When you encounter a db access timeout, use the inspector to check whether the mongodb database is running properly.
case 1
There was an online service using mongodb replicas and read/write separation on the business side. Suddenly one day, a large number of online read traffic times out, and it is obvious from the inspector that the latency from the library is extremely high at that time
The high latency of the slave library means that the speed of the slave oplog replay thread cannot catch up with the writing speed of the master library. If the response speed of the slave library is not as fast as that of the master library under the condition that the master and slave configurations are consistent, it can only mean that the slave library is carrying out some high-consumption operations besides normal business operations at that time. After checking, we found that the cache of db at that time had a surge:
As can be seen from the monitoring, cache usage rapidly increased from around 80% to 95% of the EVict trigger line. Meanwhile, the dirty cache also increased to reach the evict trigger line. For wiredTiger, when cache usage reaches the trigger line, WT considers that the EVICT thread is too late for evICT page, so the user thread will join the EVICT operation, which will cause a large timeout. This idea can also be verified through the Application EVict Time index:
From the figure above, we can clearly see that the user thread spent a lot of time to do EVICT, which resulted in a large number of timeout of normal access requests and then went through the investigation of the business end. Because there were a large number of data migration jobs at that time, the cache was filled. Therefore, after limiting the flow of migration jobs and enlarging the cache, The whole DB operation also began to become smooth.
case 2
One day, a business using Sharding cluster on the line suddenly reported another access timeout error, and then recovered quickly after a short time. Judging from experience, there were probably some lock operations, resulting in access timeout. The inspector shows that a shard lock queue is high at the time of the failure:
So basically confirmed our previous conjecture that lock causes access timeout. So what exactly is causing the lock queue to spike? Soon, through a check of the current command, we found that the authentication command on the shard suddenly increased:
By checking the code, we found that although Mongos and Mongod used keyfile for authentication, they were actually authenticated by SCRAM protocol of SASL command. During authentication, there would be a global lock, so a large amount of authentication at that time led to a spike in the global lock queue, and then the access timeout
Therefore, we finally changed the number of client connections to reduce the global lock timeout caused by the sudden surge of authentication.

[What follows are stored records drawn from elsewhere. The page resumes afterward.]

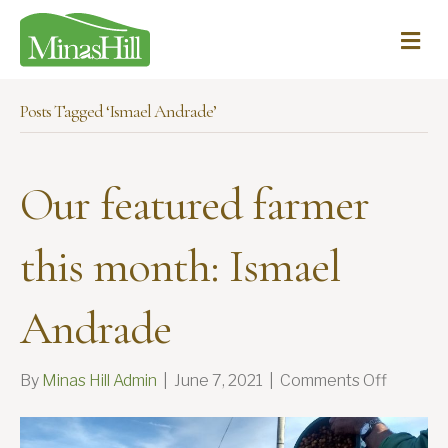
Me
Posts Tagged ‘Ismael Andrade’
Our featured farmer
this month: Ismael
Andrade
on
By
Minas Hill Admin
|
June 7, 2021
|
Comments Off
Our
feature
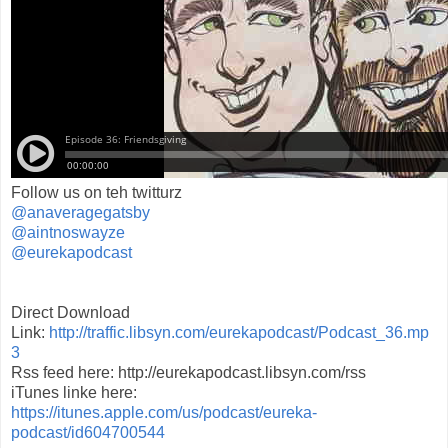
Follow us on teh twitturz
@anaveragegatsby
@aintnoswayze
@eurekapodcast
Direct Download
Link:
http://traffic.libsyn.com/eurekapodcast/Podcast_36.mp
3
Rss feed here: http://eurekapodcast.libsyn.com/rss
iTunes linke here:
https://itunes.apple.com/us/podcast/eureka-
podcast/id604700544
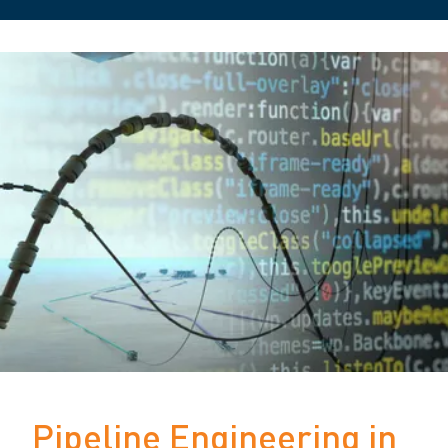
Pipeline Engineering in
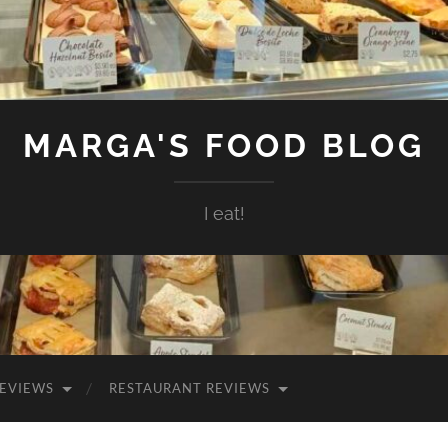
MARGA'S FOOD BLOG
I eat!
EVIEWS
RESTAURANT REVIEWS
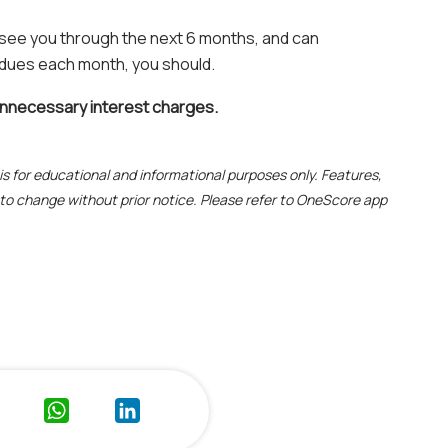
 see you through the next 6 months, and can
 dues each month, you should.
unnecessary interest charges.
e is for educational and informational purposes only. Features,
t to change without prior notice. Please refer to OneScore app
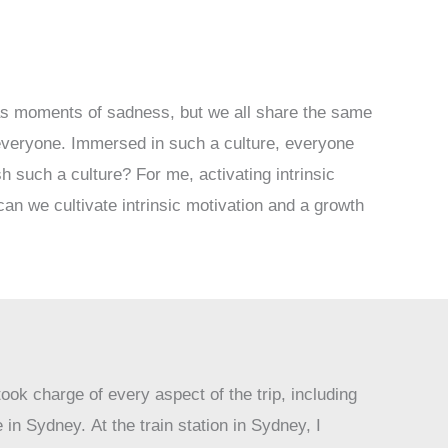
 as moments of sadness, but we all share the same
r everyone. Immersed in such a culture, everyone
 such a culture? For me, activating intrinsic
an we cultivate intrinsic motivation and a growth
ook charge of every aspect of the trip, including
in Sydney. At the train station in Sydney, I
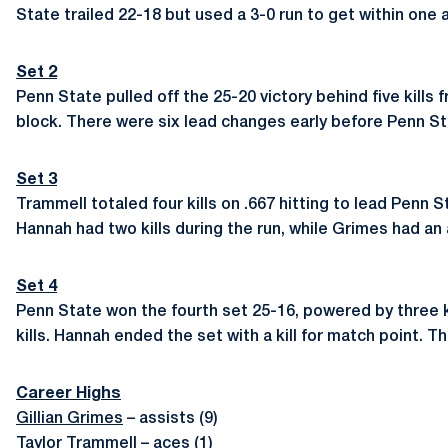
State trailed 22-18 but used a 3-0 run to get within one 
Set 2
Penn State pulled off the 25-20 victory behind five kills
block. There were six lead changes early before Penn Sta
Set 3
Trammell totaled four kills on .667 hitting to lead Penn 
Hannah had two kills during the run, while Grimes had a
Set 4
Penn State won the fourth set 25-16, powered by three k
kills. Hannah ended the set with a kill for match point. Th
Career Highs
Gillian Grimes
– assists (9)
Taylor Trammell
– aces (1)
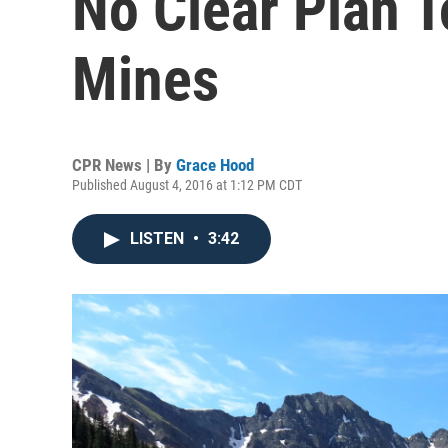
No Clear Plan 
Mines
CPR News | By
Grace Hood
Published August 4, 2016 at 1:12 PM CDT
LISTEN
•
3:42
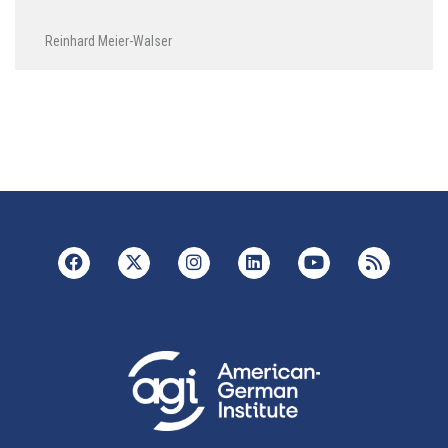
Reinhard Meier-Walser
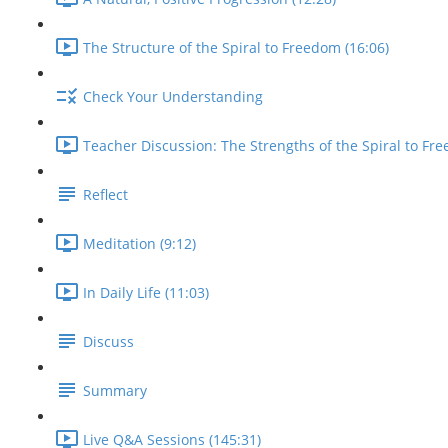
The Structure of the Spiral to Freedom (16:06)
Check Your Understanding
Teacher Discussion: The Strengths of the Spiral to Fre
Reflect
Meditation (9:12)
In Daily Life (11:03)
Discuss
Summary
Live Q&A Sessions (145:31)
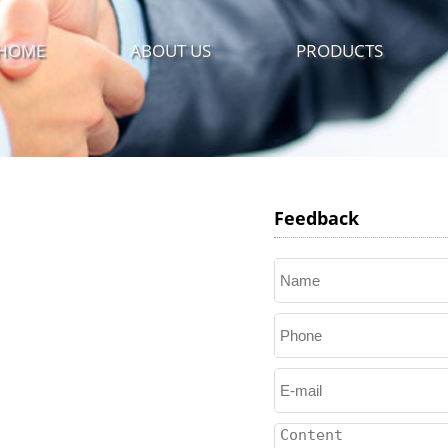
HOME
ABOUT US
PRODUCTS
Feedback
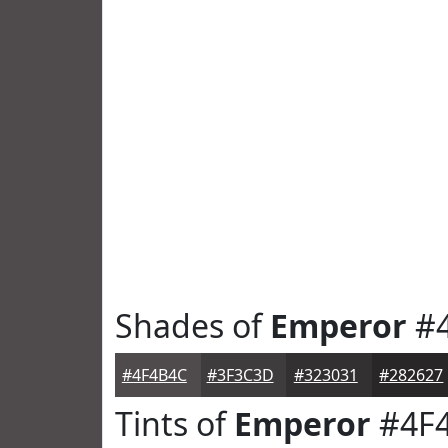
Shades of
Emperor
#4
#4F4B4C
#3F3C3D
#323031
#282627
Tints of
Emperor
#4F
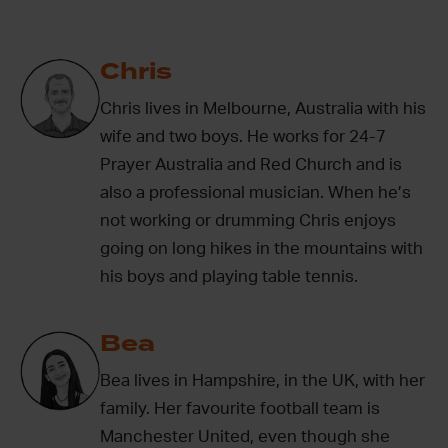
Chris
Chris lives in Melbourne, Australia with his
wife and two boys. He works for 24-7
Prayer Australia and Red Church and is
also a professional musician. When he’s
not working or drumming Chris enjoys
going on long hikes in the mountains with
his boys and playing table tennis.
Bea
Bea lives in Hampshire, in the UK, with her
family. Her favourite football team is
Manchester United, even though she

Through the above two cases, we can see that small enough monitoring granularity and comprehensive enough monitoring indicators are very important for troubleshooting faults. Real-time performance also plays an obvious role in the monitoring wall scenario.
Finally, second-level monitoring has been opened on the mongodb console of Ali Cloud. Cloud mongodb users can independently enable monitoring and experience the high-definition experience brought by second-level monitoring.